La manière dont le Sénat a profondément remanié l'article 45 du projet de loi témoigne de la divergence fondamentale qui existe entre sa conception de la politique pénale et celle du Gouvernement. En effet, je vous propose une nouvelle politique des peines, qui vise à sortir du systématisme de l'emprisonnement dès lors que celui-ci n'apparaît pas comme la sanction la mieux adaptée à la nature de l'infraction, à sa gravité, à son auteur et à la situation de ce dernier. Les sénateurs, quant à eux, s'en tiennent plutôt à l'emprisonnement, sans prendre en considération la meilleure manière de lutter contre la récidive et de permettre la réinsertion des détenus.

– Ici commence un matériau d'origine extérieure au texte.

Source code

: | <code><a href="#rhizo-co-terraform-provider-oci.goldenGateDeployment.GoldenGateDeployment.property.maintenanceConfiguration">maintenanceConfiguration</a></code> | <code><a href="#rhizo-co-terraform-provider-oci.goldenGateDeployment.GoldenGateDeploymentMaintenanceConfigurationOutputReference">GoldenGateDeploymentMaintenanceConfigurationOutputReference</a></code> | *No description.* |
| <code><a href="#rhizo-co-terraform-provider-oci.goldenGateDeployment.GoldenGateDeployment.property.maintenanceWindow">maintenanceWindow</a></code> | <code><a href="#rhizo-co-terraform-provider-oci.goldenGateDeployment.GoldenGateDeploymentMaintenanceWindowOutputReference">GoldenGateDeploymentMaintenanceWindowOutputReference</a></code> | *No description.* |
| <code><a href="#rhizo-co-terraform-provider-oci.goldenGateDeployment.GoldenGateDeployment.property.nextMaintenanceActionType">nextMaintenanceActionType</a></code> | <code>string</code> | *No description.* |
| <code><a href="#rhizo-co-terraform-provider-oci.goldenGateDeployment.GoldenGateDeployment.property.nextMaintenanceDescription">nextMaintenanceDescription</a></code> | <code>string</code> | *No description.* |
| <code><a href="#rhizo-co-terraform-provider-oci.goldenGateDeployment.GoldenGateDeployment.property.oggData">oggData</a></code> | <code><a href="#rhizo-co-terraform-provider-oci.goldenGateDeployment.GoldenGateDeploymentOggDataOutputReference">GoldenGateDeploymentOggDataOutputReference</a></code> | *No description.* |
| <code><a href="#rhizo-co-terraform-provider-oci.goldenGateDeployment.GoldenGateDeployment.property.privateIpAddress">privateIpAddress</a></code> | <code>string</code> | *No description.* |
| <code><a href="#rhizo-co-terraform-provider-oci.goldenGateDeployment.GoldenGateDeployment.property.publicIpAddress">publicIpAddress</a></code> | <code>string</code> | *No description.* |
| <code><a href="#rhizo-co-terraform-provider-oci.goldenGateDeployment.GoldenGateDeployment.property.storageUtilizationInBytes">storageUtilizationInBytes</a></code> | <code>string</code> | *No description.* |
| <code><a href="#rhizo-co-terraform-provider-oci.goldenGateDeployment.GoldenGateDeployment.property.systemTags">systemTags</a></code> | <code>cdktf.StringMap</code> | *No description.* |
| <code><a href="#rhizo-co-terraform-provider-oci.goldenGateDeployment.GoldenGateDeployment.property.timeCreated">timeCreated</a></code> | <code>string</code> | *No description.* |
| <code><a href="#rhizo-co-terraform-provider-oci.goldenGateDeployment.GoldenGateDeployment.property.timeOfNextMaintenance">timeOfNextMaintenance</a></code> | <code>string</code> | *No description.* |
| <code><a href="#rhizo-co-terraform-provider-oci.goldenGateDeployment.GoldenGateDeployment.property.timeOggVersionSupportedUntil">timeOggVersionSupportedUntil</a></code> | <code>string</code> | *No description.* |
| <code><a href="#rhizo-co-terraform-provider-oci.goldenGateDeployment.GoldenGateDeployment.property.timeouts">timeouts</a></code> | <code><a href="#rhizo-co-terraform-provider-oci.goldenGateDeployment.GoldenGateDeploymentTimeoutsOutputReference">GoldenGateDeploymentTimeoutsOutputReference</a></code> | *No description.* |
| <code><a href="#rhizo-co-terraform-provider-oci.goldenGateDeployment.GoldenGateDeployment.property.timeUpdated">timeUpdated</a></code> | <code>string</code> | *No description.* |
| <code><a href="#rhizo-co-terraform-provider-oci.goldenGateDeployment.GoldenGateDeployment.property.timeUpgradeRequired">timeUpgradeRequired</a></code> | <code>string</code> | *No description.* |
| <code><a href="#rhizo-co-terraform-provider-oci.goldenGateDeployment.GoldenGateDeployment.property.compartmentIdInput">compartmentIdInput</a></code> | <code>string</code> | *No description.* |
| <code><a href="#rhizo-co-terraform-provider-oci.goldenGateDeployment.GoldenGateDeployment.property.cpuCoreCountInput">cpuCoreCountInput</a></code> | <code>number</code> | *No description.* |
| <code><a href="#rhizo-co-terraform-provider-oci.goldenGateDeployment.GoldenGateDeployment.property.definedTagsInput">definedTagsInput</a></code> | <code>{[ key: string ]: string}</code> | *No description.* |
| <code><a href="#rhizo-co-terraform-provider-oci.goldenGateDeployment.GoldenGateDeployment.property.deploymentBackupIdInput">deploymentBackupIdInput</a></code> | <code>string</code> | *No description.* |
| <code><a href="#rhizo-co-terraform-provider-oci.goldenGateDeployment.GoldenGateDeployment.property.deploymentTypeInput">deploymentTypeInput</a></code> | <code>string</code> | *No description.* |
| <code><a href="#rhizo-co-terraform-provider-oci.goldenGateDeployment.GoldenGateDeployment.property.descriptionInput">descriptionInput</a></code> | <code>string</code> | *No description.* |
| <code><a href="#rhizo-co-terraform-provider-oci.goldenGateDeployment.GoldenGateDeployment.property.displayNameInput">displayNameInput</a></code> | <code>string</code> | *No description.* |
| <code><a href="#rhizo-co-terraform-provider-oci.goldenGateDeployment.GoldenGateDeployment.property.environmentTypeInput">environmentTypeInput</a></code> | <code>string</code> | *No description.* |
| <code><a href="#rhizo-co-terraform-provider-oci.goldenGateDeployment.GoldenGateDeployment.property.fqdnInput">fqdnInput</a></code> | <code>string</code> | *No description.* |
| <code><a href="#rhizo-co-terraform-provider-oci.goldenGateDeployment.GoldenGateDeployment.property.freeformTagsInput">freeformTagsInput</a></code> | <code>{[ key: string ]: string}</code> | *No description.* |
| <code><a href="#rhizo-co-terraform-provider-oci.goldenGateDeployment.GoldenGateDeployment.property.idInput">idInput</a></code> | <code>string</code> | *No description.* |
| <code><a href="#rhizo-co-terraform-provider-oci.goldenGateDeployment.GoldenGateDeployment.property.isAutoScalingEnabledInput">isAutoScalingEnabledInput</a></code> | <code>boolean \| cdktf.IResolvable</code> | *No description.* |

Le texte adopté par le Sénat a ainsi pour conséquence de permettre au tribunal d'écarter l'intervention du juge de l'application des peines pour toutes les peines inférieures à un an, y compris celles de moins de six mois. Il est donc de nature à augmenter de façon significative et, me semble-t-il, injustifiée le nombre des incarcérations.
C'est pourquoi je vous proposerai de rétablir un certain nombre des dispositions initiales de l'article 45, lesquelles instituent un dispositif à plusieurs paliers qui est à la fois progressif, cohérent et équilibré et qui permet de diminuer la durée des courtes peines d'emprisonnement. Par ailleurs, un certain nombre d'améliorations pourront être apportées au projet initial du Gouvernement.
L'amendement CL967 tend ainsi à supprimer les alinéas 1 et 2 de l'article 45, relatifs à la motivation des peines prononcées. En effet, il n'est pas souhaitable, en la matière, d'aller au-delà de la jurisprudence de la Cour de cassation. Non seulement les dispositions adoptées par le Sénat, d'une part, se traduiraient par un alourdissement de la charge de travail des juridictions qui ralentirait le déroulement de la justice, mais elles n'inciteraient pas ces dernières à prononcer des peines autres que les peines d'emprisonnement ferme et non aménagées, puisque ces peines devraient également faire l'objet d'une motivation.